There are examples of these special projects on my website at www.digitalsky.org.uk, under the “Projects” heading.
What is the most spectacular event that you have witnessed in your career … did you photograph it?
I get asked this a lot and it’s impossible to give a single answer. A total eclipse of the Sun is hard to beat and I’ve been lucky enough to see two now as well as experiencing the darkening due to totality from just outside Looe in 1999. A bright auroral display is also something not to be missed and I’ve seen many of these now – each one takes my breath away. I’ll never tire of seeing the planets highly magnified on my laptop screen when I’m imaging them and the Sun puts on a spectacular show when viewed with a specialist hydrogen-alpha filter. A huge prominence leaping off the Sun’s edge is something that really puts you in your place!
From The New Astronomy Guide: Amateur astronomer Damian Peach’s prize-winning photograph of Jupiter, Io (left) and Ganymede. The image was taken through Damien’s 14-inch SCT telescope from Barbados.
What should the amateur enthusiast be looking out for in the next few weeks?
The Moon passes very close to the planet Jupiter in the early hours of July 15th. If you live in the far north of the UK, the Moon will miss the planet. Further south the Moon will clip the planet’s disc. In the southeastern corner of the country, the Moon will cover Jupiter altogether. In August there’s the Perseid meteor shower. This peaks on August 12th unfortunately during the day. Nevertheless, looking out on the nights of 11/12 and 12/13 August should throw up a meteor or two. If you see a bright meteor streaking across the sky, be warned though, because this can hook you in for the rest of the night!
The period from late May through to early August is also good for a rare phenomenon known as Noctilucent Clouds (NLC’s). The name literally means “night shining” and is a reference to the fact that these mysterious electric blue clouds appear to shine when the Sun is below the horizon. If they are there, you should be able to see them low in the northwest, say between 22:00 and 23:00 BST. They may also be seen low in the northeast between 02:00 and 03:00 BST. A bright display may take no notice of these suggested times and can be visible all night long! They are due to a thin layer of water ice at heights of around 50 miles which can catch the Sun’s rays when it’s well below the northern horizon.
Do you like sci fi?
I love Sci-Fi and yes I did go to see Prometheus and yes, I loved it! Personally, I think Sci-Fi is important as it allows us to ‘play’ with our ideas. I love the depiction of future tech on films and TV series, especially when that tech is surpassed by what has actually come to pass!
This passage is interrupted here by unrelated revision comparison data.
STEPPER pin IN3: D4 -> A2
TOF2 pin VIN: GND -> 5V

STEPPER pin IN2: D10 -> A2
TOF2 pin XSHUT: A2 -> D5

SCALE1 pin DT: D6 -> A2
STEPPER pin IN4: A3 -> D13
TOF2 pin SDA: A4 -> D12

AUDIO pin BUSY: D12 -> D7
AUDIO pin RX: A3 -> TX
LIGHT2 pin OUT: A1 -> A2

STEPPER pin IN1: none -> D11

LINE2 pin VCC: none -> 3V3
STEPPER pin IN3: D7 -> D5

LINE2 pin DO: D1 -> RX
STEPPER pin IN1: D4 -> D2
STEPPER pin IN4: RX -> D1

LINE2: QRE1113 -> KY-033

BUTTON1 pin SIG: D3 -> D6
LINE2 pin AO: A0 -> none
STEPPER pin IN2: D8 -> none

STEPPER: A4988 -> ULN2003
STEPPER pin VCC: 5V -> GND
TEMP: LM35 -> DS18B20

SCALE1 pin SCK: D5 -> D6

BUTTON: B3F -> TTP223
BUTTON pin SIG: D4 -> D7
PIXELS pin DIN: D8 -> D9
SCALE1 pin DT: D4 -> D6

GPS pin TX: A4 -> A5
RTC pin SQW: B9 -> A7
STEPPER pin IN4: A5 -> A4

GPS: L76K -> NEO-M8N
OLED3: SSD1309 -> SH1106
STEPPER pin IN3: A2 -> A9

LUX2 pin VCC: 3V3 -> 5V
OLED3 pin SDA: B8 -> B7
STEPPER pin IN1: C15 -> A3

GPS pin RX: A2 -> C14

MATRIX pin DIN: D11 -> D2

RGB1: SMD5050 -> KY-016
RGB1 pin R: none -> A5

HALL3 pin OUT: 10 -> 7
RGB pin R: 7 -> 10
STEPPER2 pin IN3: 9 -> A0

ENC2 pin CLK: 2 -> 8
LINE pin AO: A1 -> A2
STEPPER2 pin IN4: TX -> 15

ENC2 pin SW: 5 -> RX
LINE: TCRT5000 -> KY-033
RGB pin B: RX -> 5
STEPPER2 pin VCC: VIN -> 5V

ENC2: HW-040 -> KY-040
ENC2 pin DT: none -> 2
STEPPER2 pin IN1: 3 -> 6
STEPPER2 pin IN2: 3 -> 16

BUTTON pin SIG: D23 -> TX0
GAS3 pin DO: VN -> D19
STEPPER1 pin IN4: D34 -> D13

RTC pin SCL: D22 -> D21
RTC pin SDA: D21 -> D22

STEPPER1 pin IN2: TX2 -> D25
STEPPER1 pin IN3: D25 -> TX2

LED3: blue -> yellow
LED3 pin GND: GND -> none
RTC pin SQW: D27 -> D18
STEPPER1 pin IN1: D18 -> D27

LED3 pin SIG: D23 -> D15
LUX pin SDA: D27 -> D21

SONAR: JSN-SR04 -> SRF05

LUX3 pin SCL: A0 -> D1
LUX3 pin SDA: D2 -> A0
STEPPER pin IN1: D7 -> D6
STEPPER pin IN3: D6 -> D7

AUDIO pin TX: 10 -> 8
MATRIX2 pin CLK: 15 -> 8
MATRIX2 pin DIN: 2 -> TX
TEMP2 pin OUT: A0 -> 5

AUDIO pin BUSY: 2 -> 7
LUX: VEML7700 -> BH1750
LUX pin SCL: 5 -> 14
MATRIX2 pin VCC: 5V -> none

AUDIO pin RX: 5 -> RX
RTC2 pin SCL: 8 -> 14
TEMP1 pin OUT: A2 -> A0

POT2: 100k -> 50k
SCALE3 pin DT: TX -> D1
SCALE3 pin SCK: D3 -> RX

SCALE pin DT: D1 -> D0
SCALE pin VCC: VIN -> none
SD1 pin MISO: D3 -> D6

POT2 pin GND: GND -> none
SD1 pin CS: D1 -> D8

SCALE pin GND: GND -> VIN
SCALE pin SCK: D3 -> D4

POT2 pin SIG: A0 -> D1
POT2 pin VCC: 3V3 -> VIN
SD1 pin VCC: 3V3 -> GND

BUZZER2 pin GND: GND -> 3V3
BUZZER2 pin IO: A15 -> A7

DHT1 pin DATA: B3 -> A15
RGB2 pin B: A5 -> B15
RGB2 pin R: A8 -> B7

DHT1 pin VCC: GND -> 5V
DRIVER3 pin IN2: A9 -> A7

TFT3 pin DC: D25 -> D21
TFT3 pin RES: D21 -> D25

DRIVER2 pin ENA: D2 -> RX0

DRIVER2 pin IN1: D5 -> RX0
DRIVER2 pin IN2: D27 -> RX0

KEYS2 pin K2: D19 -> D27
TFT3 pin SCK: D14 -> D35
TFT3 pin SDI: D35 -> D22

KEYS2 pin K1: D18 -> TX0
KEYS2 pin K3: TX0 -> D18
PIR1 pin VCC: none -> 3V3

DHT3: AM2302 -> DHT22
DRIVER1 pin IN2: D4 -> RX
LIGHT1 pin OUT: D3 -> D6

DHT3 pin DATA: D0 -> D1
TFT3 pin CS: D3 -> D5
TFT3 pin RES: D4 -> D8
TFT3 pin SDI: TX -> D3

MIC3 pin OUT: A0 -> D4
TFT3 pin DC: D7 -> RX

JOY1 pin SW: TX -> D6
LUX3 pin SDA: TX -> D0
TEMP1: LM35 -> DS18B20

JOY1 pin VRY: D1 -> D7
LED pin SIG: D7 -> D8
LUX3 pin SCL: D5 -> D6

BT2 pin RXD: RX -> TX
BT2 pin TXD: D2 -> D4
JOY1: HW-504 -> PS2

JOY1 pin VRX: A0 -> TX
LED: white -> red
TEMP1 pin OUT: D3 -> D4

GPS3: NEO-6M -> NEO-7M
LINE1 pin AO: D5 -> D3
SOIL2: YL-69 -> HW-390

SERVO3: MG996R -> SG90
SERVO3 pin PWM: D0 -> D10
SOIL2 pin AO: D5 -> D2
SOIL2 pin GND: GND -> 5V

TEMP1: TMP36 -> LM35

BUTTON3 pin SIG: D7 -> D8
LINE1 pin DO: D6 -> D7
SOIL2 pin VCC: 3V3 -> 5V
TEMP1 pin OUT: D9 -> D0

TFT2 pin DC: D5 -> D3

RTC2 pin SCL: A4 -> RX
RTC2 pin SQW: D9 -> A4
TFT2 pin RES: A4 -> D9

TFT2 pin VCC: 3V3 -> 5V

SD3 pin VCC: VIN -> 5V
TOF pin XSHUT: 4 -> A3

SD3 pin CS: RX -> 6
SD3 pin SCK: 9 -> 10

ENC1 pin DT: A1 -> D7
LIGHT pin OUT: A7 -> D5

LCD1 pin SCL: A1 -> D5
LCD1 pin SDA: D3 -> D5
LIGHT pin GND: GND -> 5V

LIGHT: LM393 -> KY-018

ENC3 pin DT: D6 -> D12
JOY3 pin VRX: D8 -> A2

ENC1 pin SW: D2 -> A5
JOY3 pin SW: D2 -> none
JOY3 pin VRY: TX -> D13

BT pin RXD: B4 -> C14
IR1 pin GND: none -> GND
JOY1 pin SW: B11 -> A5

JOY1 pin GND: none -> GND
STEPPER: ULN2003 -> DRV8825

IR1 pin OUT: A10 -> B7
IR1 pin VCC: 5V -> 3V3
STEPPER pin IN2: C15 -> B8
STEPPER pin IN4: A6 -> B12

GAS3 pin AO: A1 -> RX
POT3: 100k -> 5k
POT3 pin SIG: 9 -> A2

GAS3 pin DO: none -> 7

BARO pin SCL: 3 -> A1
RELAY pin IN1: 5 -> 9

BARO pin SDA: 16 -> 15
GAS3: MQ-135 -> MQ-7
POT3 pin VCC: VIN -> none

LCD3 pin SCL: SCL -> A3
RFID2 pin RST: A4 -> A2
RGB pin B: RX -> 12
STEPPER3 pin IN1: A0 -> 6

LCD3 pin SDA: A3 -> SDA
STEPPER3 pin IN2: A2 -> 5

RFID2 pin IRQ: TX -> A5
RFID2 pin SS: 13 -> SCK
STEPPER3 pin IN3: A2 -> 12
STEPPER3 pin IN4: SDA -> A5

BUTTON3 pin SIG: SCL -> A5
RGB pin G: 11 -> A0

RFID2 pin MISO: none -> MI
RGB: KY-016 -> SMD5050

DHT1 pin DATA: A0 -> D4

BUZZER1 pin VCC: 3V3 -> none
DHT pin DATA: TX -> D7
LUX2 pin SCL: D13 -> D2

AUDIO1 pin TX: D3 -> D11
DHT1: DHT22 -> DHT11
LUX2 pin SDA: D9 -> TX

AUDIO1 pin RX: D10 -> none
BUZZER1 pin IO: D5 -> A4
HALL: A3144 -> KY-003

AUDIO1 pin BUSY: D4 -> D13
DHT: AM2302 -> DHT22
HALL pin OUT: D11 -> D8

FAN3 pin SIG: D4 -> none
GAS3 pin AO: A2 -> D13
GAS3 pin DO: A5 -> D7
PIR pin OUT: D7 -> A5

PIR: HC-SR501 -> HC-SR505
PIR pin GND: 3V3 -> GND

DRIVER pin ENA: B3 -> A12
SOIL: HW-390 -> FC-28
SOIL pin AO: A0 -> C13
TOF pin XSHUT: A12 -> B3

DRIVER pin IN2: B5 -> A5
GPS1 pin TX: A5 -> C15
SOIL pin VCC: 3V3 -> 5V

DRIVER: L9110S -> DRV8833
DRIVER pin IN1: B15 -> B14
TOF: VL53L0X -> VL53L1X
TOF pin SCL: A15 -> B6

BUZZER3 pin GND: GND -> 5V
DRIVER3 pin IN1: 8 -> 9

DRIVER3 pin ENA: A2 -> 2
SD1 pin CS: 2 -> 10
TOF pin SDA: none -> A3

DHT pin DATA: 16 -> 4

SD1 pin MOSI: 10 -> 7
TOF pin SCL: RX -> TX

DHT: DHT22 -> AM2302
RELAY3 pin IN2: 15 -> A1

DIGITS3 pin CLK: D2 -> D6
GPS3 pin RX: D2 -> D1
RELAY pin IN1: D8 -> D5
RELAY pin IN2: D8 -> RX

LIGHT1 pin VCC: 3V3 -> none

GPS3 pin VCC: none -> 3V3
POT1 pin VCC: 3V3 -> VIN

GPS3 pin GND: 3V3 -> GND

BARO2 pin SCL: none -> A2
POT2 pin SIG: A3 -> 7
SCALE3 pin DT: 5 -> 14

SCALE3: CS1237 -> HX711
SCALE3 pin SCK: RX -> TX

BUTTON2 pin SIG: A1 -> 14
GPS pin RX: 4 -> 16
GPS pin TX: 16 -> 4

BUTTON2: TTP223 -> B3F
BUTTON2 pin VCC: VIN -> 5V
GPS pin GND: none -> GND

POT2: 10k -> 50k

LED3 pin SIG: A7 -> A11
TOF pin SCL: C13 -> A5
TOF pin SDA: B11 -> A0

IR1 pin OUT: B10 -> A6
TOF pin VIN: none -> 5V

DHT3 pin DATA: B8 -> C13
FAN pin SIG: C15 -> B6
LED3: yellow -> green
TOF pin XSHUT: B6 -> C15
From your experience do you think that there is an ‘edge’ of the universe?
I can say what I like here because there is no one on the planet who can prove otherwise. The concept of an infinite Universe isn’t an easy one to have because we don’t experience anything like that during our everyday lives. I think the best way to answer the question is sit on the fence and use one of my co-author’s favourite sayings – we just don’t know!